# Citizens Centre, Paphos



## zach21uk (Jun 26, 2014)

Hey all,

I have read several times about a citizens center in Paphos that can assist with my residency. 

I am trying to find out about it now that and have used various search terms in the forum's search to try and find the details and now I can't find it.

I tried "citizens center", "citizens centre", "residents center", "residents centre", "immigration office", etc.
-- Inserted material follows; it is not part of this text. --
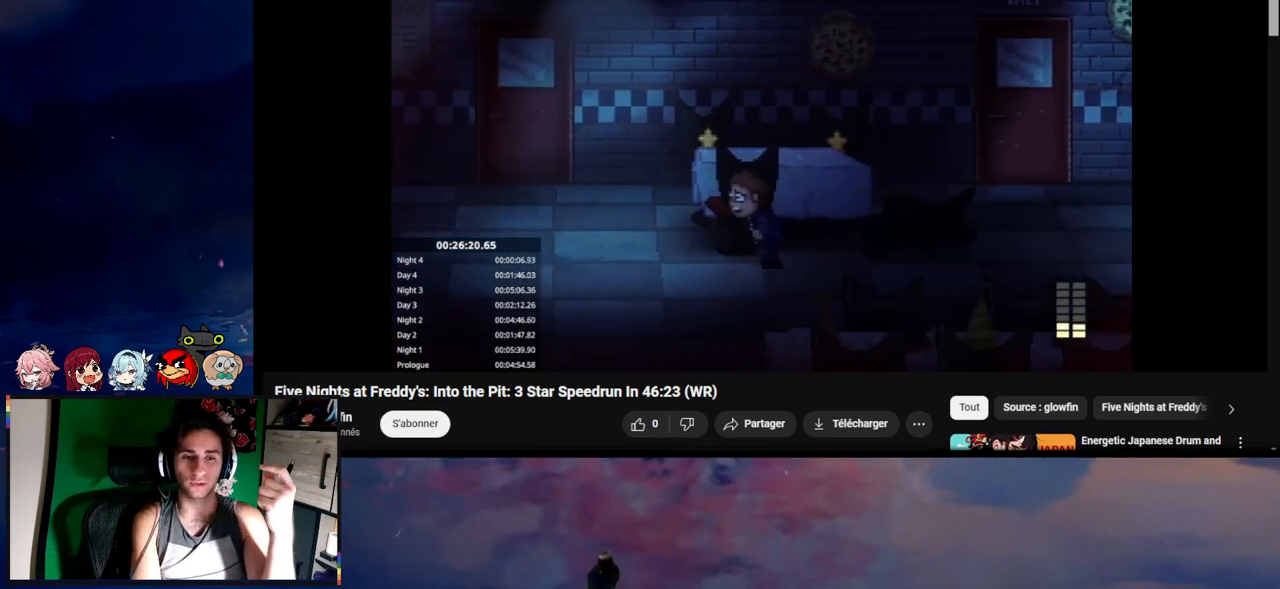
{"keys": ["a", "shift"], "mouse": [], "events": []}
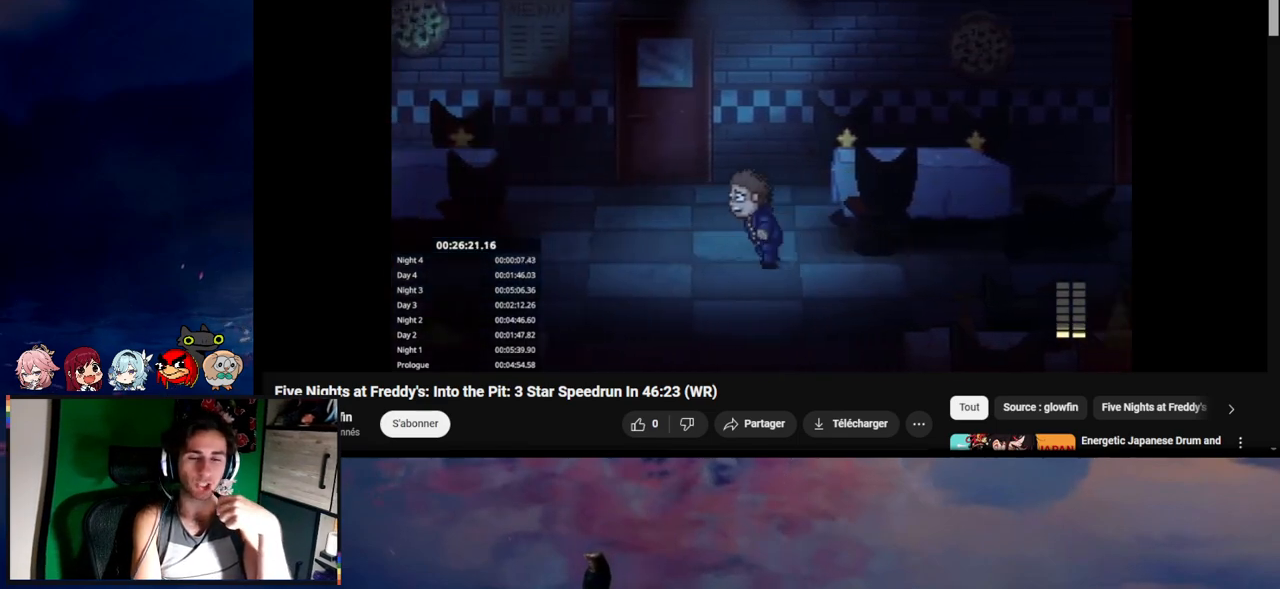
{"keys": ["shift", "w"], "mouse": [], "events": [[50, "w", "down"], [417, "e", "down"], [450, "a", "up"], [450, "e", "up"]]}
Can someone just post the details here for me and any others that might need it?

Thanks
Zach


----------



## expatme (Dec 4, 2013)

zach21uk said:


> Hey all,
> 
> I have read several times about a citizens center in Paphos that can assist with my residency.
> 
> ...


It is on Eleutheriou Avenue. As you come down to it you will pass a large supermarket/Veg shop on the left. A little further down on the right you will see a Bank of Cyprus. The advice centre is opposite. There is free parking at the back of the bank.


----------



## zach21uk (Jun 26, 2014)

Do you know the address or the phone number or if they have a website?


----------



## PeteandSylv (Sep 24, 2008)

No, no, and no. 

Although the CAB is easy to find I expect that you will end up having to attend at immigration. You may as well go there to get your appointment in the first place. It is on the same road as the CAB:

Eletheriou Avenue

Pete


----------



## Baywatch (Mar 30, 2014)

PeteandSylv said:


> No, no, and no.
> 
> Although the CAB is easy to find I expect that you will end up having to attend at immigration. You may as well go there to get your appointment in the first place. It is on the same road as the CAB:
> 
> ...


You will not get much help with your residency there. They are good at everything else. You need to go to the immigration as Pete say. There you will get a list of documents you need for your so called interview. As I assume you will work as self employed you will have to fix that before you go also. If you need help, just call me, I have done exactly what you have to do now. You have my phone number


----------



## zach21uk (Jun 26, 2014)

Sure, I'll give you a call but probably next week or the week after. I want to get moved into the house and then spend a week working to earn the money to cover what all of this has cost thus far! Then I'll start dealing with the immigration stuff. Hopefully its not going to be too hard.


----------



## Baywatch (Mar 30, 2014)

zach21uk said:


> Sure, I'll give you a call but probably next week or the week after. I want to get moved into the house and then spend a week working to earn the money to cover what all of this has cost thus far! Then I'll start dealing with the immigration stuff. Hopefully its not going to be too hard.


I am sure that it will go smooth. And you have 90 days to go on. 

Enjoy and welcome


----------